EXTRACTED TEXT =>

Thursday – Acceleration, Max Velocity, or C.O.D. High-Intensity Day

Training completed on a Thursday is very similar to that of the Monday session. Exercises specific to the desired quality will be completed during the French Contrast method to increase potentiation. Quality of each repetition is important again, but the set-up of Triphasic, through the use of small, active recovery methods between high-intensity exercises, allows for high-quality repetitions to be completed. The decision of which quality to be trained completely relies on the needs of the team, or individual athlete if you have the staff to support that specificity of training. The training of the qualities could also progress based on the block method. Acceleration could be trained early in the process as it is dictated by strength, with maximal velocity being trained in the later blocks as it relies much more on the reactive ability of the athlete. Change of direction can also be implemented on this day in a high-intensity manner is a coach deems necessary. We personally implement this training quality on Friday.

Friday – C.O.D. Volume Day

As stated above, we have implemented a change of direction day on Friday’s in a volume based manner. This method, along with the rest of the week, is set up to work along with the modified undulated training style used within Triphasic Training. It is important to continue to train proper deceleration patterns to maximally reduce potential injuries. Work on this day can be measured using heart rate monitors and should be completed around 70% of maximal heart rate of each individual. This not only allows volume of training to be accumulated but also adds stress to the athlete prior to the weekend recovery period.

DATASET ENTRIES =>
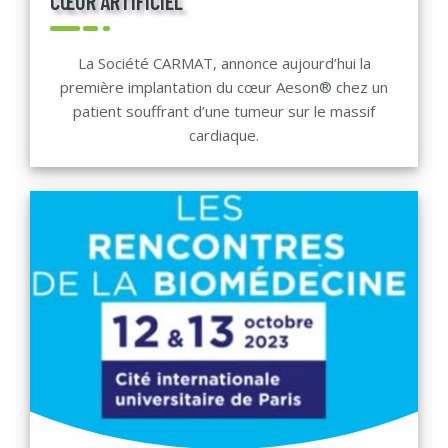
CŒUR ARTIFICIEL
La Société CARMAT, annonce aujourd’hui la
première implantation du cœur Aeson® chez un
patient souffrant d’une tumeur sur le massif
cardiaque.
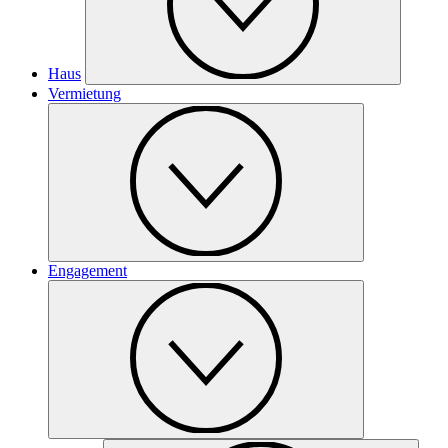
Haus
Vermietung
Engagement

PROBLEMS TO WORK ON =>
- A) List every day of the week that the training plan names.
- B) In the training plan, rewrite the passage between "Friday – C.O.D." and "weekend recovery period.", inclusive, changing every instance of "heart rate" to "pulse rate".

RESULTS BY TASK =>
- A) Thursday, Monday, Friday

- B)
Friday – C.O.D. Volume Day

As stated above, we have implemented a change of direction day on Friday’s in a volume based manner. This method, along with the rest of the week, is set up to work along with the modified undulated training style used within Triphasic Training. It is important to continue to train proper deceleration patterns to maximally reduce potential injuries. Work on this day can be measured using pulse rate monitors and should be completed around 70% of maximal pulse rate of each individual. This not only allows volume of training to be accumulated but also adds stress to the athlete prior to the weekend recovery period.